Local organizations are directing demands for solutions at the HISD. Should the school board have the political will to pursue it, the HISD has grounds for a refusal to abide by SB 1842 and could instead sue the Texas Education Agency (TEA) — the state education authority — for racial discrimination. Another possible option considered by activists that would avoid TEA takeover is the use of SB 1842 to permit the schools to partner with the city of Houston, a government entity, instead of a charter school. This would surrender the board’s authority to the city, giving the city authority over operations on campuses and potentially preventing privatization. Though Houston mayor Sylvester Turner (D) previously stated he did not want to get involved with the failing schools, following the board meeting he endorsed the decision not to vote on the partnership proposal by the April 30 deadline and to instead ask the state for an extension. While this may seem like a progressive move, Turner’s stated plans include “working in collaboration with the business community to support students and improve low-performing schools,” and using “no city resources.” Houston’s population must remain alert, as the future actions of Turner and the state government remain unclear.

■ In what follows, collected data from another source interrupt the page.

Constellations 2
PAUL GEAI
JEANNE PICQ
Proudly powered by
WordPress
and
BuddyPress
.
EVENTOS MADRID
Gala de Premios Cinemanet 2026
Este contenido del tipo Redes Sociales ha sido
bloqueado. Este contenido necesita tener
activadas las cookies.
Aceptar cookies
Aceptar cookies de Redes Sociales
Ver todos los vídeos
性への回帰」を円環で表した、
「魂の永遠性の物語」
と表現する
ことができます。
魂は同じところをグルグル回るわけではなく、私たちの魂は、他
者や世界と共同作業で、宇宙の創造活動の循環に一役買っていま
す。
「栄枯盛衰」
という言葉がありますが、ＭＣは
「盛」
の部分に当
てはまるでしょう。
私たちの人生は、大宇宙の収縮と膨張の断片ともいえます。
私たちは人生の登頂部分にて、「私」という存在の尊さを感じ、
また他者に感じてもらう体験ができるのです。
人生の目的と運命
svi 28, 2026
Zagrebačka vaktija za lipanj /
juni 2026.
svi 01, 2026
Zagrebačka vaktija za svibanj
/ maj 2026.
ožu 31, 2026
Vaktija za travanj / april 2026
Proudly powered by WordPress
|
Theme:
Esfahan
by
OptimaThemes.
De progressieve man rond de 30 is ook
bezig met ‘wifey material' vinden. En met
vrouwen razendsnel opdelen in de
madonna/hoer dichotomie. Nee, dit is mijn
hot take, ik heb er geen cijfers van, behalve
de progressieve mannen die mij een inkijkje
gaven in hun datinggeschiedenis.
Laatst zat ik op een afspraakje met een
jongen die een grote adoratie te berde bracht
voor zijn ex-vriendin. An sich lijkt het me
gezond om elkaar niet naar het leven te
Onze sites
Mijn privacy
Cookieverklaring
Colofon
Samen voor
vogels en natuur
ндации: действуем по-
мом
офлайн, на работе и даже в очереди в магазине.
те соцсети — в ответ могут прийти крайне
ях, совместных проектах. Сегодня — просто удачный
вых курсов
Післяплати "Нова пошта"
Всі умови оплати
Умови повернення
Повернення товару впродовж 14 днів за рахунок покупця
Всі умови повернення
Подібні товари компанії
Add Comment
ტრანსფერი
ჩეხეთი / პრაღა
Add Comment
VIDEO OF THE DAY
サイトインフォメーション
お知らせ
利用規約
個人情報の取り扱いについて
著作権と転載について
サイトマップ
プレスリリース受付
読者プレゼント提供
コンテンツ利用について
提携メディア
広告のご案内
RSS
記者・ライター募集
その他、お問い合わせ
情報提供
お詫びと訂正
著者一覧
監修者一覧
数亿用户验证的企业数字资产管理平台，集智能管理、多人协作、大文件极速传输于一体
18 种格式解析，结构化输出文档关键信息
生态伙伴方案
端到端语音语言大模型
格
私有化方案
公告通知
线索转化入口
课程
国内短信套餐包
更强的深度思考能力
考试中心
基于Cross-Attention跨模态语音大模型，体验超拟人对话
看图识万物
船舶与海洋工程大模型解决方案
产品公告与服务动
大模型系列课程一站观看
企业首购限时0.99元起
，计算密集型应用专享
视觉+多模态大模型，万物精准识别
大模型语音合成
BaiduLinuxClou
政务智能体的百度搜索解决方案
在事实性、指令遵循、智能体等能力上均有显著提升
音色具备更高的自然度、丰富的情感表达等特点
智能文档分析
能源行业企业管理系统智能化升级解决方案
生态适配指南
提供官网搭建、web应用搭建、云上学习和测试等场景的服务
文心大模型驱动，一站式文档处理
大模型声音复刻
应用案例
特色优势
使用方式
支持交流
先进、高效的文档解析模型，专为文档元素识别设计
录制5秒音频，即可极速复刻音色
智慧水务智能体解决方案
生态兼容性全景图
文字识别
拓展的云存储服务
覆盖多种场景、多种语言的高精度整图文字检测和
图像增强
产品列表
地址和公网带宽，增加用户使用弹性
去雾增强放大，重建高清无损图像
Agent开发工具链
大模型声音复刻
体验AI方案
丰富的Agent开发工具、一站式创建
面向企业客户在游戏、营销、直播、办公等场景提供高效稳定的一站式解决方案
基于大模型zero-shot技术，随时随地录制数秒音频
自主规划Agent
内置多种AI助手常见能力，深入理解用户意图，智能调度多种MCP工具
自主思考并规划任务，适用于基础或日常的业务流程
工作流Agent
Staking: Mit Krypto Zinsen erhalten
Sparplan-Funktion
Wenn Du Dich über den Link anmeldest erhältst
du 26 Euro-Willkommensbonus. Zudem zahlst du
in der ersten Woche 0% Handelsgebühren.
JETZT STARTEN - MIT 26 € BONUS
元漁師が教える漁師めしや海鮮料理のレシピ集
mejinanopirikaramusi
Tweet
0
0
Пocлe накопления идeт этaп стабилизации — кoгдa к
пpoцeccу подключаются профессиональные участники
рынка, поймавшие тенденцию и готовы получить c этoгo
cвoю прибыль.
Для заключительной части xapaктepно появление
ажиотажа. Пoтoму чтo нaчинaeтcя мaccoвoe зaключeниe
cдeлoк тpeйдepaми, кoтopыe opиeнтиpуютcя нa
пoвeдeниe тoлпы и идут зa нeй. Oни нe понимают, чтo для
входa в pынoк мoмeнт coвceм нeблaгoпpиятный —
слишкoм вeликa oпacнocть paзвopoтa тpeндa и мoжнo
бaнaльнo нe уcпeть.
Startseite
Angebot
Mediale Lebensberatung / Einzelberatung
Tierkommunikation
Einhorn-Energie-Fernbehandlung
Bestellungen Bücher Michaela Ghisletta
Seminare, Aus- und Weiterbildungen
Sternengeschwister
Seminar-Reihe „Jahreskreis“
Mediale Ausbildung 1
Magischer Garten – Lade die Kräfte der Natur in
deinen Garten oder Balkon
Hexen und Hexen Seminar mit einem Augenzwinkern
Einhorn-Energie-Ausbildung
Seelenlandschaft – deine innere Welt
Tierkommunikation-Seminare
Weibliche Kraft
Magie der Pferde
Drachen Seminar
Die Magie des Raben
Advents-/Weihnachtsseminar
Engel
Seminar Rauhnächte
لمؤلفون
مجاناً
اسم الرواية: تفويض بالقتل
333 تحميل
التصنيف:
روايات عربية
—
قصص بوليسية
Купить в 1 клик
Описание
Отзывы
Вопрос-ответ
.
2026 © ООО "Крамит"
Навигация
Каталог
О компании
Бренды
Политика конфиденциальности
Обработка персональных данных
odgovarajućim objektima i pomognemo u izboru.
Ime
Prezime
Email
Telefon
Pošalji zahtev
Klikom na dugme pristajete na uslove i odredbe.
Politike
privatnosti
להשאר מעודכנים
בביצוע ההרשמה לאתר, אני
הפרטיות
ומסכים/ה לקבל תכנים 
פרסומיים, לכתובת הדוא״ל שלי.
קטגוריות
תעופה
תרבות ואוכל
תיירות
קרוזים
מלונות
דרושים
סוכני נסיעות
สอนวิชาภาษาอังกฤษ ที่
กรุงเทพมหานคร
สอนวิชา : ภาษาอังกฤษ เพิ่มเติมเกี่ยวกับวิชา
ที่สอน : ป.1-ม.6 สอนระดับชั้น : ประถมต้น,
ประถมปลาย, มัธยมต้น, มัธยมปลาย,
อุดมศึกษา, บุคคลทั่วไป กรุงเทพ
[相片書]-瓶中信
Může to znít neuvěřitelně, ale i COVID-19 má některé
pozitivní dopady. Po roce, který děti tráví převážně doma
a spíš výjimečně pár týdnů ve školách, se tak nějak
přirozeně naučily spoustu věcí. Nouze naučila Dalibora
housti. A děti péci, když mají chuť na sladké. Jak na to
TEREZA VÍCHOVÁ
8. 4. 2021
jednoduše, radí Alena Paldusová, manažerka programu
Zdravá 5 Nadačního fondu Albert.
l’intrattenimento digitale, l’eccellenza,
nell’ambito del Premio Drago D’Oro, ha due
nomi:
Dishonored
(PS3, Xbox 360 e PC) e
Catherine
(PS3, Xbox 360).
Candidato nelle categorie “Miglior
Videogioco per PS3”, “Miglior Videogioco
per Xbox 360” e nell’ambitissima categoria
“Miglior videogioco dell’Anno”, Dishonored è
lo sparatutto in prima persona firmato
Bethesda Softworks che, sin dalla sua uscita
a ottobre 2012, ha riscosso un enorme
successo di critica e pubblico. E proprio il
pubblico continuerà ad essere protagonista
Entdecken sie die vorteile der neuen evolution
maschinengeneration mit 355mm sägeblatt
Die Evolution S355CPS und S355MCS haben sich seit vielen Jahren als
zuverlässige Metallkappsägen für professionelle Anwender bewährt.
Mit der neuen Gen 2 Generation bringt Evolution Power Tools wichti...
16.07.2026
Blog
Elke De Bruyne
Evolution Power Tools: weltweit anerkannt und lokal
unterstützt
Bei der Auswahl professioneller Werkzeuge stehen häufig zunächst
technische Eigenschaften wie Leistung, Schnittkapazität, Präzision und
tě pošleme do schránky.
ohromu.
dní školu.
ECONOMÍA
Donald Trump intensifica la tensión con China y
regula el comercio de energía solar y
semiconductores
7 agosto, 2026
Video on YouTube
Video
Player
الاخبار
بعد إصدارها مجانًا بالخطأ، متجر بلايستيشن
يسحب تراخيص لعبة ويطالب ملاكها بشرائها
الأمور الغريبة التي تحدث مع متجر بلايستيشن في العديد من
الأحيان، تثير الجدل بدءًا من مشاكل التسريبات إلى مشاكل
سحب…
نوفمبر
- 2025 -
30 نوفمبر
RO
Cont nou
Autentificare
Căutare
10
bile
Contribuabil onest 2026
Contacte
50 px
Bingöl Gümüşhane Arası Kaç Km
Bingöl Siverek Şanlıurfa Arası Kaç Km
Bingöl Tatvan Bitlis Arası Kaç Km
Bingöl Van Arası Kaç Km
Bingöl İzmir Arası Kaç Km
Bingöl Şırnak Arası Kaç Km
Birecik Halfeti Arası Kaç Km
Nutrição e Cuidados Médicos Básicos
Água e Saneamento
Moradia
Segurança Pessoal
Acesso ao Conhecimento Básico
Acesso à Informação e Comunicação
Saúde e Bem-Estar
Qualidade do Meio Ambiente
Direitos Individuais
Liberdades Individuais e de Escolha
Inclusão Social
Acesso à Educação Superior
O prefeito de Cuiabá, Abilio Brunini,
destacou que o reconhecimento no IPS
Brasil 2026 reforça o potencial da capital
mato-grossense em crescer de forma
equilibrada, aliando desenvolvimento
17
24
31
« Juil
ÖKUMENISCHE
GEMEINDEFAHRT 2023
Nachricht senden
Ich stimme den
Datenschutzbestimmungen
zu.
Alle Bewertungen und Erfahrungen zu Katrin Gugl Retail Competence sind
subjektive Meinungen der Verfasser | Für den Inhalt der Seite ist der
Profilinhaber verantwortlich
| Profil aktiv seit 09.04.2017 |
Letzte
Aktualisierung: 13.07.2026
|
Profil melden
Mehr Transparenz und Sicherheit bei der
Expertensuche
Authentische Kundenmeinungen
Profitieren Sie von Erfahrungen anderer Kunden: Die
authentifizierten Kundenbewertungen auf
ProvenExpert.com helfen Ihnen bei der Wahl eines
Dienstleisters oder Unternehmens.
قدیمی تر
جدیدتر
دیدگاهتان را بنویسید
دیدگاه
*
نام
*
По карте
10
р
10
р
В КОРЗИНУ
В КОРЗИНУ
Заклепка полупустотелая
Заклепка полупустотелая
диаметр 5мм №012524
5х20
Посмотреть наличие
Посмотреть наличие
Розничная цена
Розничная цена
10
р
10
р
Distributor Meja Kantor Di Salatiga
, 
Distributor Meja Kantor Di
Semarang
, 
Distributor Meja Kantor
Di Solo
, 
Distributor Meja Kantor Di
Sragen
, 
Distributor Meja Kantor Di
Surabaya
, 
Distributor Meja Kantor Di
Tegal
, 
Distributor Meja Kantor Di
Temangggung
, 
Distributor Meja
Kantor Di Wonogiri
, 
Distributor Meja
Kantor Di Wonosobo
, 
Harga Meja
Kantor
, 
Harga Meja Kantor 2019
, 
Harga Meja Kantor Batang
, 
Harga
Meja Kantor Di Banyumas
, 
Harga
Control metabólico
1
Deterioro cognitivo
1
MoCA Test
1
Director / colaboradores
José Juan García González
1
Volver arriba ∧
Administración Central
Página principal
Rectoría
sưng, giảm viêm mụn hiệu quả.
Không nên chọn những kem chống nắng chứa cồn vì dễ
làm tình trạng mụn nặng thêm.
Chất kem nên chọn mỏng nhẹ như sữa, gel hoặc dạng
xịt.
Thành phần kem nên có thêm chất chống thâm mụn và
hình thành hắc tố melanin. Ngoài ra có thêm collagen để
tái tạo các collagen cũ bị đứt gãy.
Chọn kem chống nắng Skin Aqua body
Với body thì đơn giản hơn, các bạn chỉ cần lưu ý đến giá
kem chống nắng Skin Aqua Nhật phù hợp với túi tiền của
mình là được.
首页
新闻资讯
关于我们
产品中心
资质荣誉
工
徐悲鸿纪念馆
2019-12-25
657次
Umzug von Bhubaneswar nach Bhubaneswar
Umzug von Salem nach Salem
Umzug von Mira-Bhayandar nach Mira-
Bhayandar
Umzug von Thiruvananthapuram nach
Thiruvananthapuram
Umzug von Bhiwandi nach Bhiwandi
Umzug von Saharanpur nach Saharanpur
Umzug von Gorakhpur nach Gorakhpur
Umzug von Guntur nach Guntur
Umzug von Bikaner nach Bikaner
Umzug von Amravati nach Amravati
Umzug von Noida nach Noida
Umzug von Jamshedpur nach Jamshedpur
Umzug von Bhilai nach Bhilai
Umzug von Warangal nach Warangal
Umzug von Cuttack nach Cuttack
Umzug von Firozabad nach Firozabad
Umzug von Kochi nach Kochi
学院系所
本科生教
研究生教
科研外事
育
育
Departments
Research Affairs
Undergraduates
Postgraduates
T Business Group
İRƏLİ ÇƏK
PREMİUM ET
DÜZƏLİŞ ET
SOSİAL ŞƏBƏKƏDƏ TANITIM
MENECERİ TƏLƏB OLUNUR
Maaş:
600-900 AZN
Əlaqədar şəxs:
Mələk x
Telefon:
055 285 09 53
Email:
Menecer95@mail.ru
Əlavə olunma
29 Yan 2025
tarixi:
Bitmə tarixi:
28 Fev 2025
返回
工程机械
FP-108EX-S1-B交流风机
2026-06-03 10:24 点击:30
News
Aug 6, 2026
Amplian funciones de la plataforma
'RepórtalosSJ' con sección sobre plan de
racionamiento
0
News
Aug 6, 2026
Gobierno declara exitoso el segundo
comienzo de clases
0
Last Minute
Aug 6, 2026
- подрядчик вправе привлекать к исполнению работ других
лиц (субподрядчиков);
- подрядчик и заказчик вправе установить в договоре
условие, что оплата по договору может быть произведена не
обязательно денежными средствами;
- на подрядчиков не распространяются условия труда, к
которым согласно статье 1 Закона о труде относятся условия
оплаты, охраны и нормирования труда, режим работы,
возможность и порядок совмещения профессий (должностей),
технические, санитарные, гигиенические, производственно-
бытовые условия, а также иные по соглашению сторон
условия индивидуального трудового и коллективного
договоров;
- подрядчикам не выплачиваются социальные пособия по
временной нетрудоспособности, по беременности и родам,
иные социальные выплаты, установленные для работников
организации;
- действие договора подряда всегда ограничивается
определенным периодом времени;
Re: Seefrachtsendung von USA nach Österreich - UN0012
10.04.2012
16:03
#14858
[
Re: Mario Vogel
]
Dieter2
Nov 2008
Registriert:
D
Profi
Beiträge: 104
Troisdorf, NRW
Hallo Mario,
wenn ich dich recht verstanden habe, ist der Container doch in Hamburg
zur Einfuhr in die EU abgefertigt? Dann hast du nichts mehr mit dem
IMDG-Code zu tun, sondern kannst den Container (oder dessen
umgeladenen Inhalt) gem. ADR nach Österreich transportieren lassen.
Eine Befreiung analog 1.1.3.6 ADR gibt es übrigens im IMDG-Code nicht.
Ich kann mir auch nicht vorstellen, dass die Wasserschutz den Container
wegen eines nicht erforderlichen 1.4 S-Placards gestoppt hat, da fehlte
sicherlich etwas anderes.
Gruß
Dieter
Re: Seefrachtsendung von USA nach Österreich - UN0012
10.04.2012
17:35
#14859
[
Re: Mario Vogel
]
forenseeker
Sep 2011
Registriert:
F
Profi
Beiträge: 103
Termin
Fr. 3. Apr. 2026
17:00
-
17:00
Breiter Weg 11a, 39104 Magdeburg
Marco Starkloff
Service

As socialists, we must put forward demands for a well-funded and democratically-controlled public educational system, funded by increasing taxes on the rich and big business. The tax breaks on Texan oil and natural gas companies have to go. Working-class children’s futures should not depend on the gambling of capitalists, who hypocritically send their children to the best private schools in the area even as they claim charter schools are a giant step forward for education. It is our mission to restore and increase funding to our already underfunded public schools. We cannot allow our children to be left in the undertow of a system even as it is formally normalized for them. The teachers mobilizations around the country show the way forward. Suing the TEA or putting the schools under city control would put the matter on the hands of the state, which belongs to the same capitalist system. Only popular mobilization can make them cut into capitalist profits. We demand no partnerships, no charters, no closures, and no TEA takeover of the underfunded Houston public schools.